Roboter oder Androiden sind heutzutage überall in den verschiedensten Einsatzgebieten anzutreffen, sei es im öffentlichen Raum oder zu Hause.

Eine Sonderform dieser modernen »Arbeitssklaven«, die aber beileibe nicht in jedem Haushalt zu finden sind, stellen die »Redox« dar.

Im offiziellen Beamten-Terranisch werden sie als »Haushaltsroboter Klasse 3CII mit humanoider Identform zur primär physischen Befriedigung von körper­lichen Bedürfnissen« geführt. Ein eher puritanischer Zeitgenosse des 24. Jahrhun­derts hat sie einmal als »bessere Gummipuppen« bezeichnet und damit ihre Funktion auf ebenso knap­pe, wie treffende Weise beschrieben. Über die Herkunft des Begriffes sind sich die Etymo­logen nicht einig.

Ein möglicher Ursprung ist eine Verschleifung des Wortes »real doll«. Unter dieser Bezeichnung wurden schon Ende des 20. Jahrhunderts naturgetreu model­lierte Lustpuppen vertrieben, die unter ihrer Silikon­haut sogar über ein einfaches Skelett verfügten. Eine andere mögliche Herkunft besteht in der Ab­wandlung des Ausdrucks »real dogs«, der sich auf die umgangssprachliche Bezeichnung der aversen Stel­lung bezieht. Als dritte Möglichkeit steht der aus der Chemie bekannte Begriff »Redox« als Synonym einer »Reduzierung auf eine reine Triebbefriedigung« in der Diskussion.

 

Damit ein Redox seiner speziellen Aufgabe gerecht werden kann, unterscheidet sich allerdings schon der Grundkörper wesentlich von einem handelsüblichen Haushaltsandroiden.

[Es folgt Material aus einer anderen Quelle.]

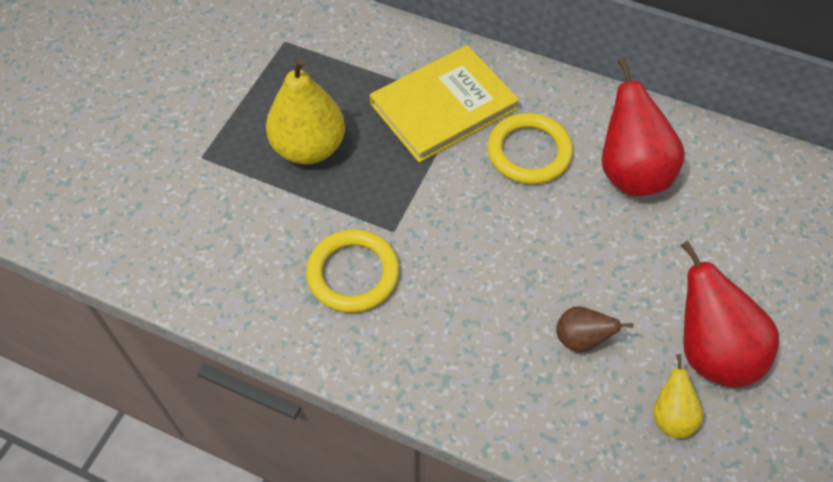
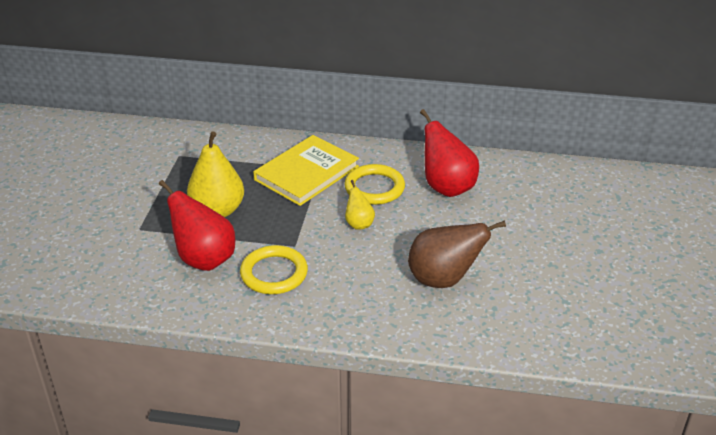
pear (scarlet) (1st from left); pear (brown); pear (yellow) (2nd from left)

Selbst bei einer mehr als oberflächlichen Untersu­chung ist ein Redox nicht von einem lebendigen Men­schen zu unterscheiden. Diese Bedingung stellt be­sondere Ansprüche an die Konstruktion.

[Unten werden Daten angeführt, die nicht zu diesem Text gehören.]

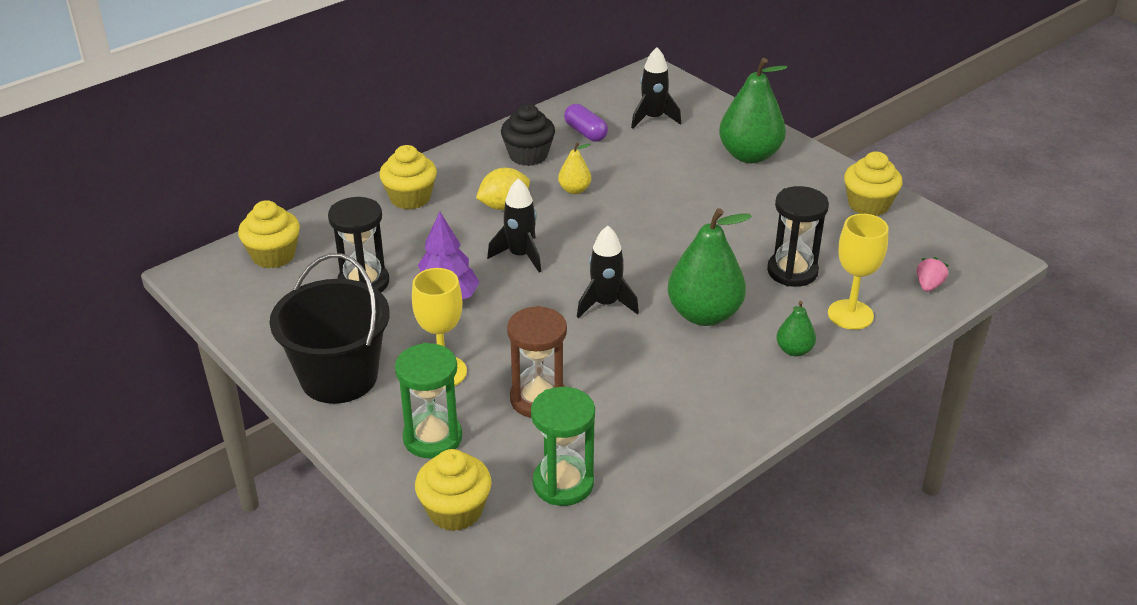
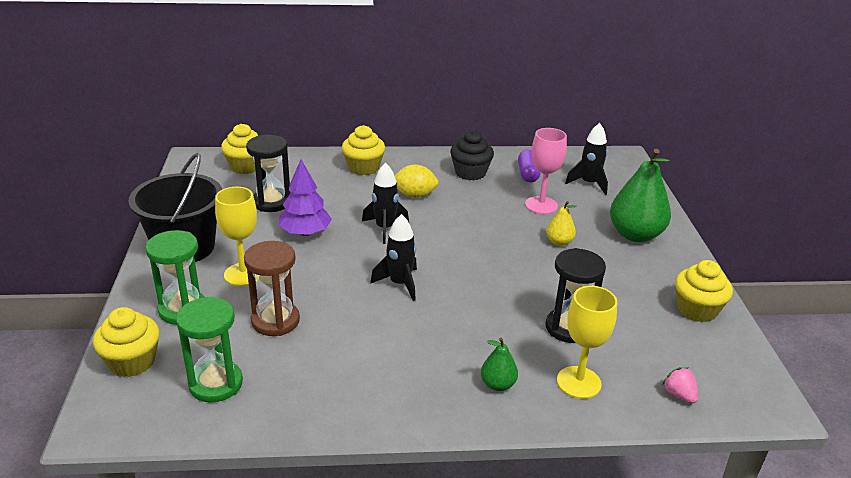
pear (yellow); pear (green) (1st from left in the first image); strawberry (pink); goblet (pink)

Damit beim Anfassen ein natürlicher Eindruck erhal­ten bleibt, besteht das Grundgerüst aus einer Struktur aus Leichtkeramik in Verbundbauweise, die dem menschlichen Skelett nachempfunden ist. Insbeson­dere Strukturen, die nahe der Haut liegen und dadurch erfühlt werden könnten oder sich unter der »Haut« abzeichnen, wie Rippen, Rückgrat oder Schambein, sind exakt der menschlichen Anatomie nachgebildet. Die »Haut« besteht aus einem Polymer, in dem Heiz­elemente eingelassen sind, mit der diese Kunsthaut auf Körpertemperatur gehalten wird. Je nach Wunsch oder Stimmung können Duftstoffe über Mikroporen in dieser Kunsthaut abgegeben werden.

Entsprechend dem Einsatzzweck sind die primären und sekundären Geschlechtsmerkmale naturiden­tisch und gefühlsecht nachgebildet. Dies schließt z. B. auch die Simulation von orgastischen Kontrak­tionen oder die Sekretion aus nachgebildeten Bartho-linidrüsen ein.

 

Die Energiezelle befindet sich im Schädel. Sie wird in­duktiv aufgeladen, d. h. ohne störende Steckverbin­dungen. Die entsprechende Lade-Gegenstation kann jedem helmartigen Gegenstand nachempfunden sein. Im Normalfall sind dies unauffällige Gegenstände des täglichen Lebens, wie die Haube eines Hypnoschulge-räts.

 

Kernstück der Künstlichen Intelligenz ist eine positro­nische Einheit im Brustraum des Androiden.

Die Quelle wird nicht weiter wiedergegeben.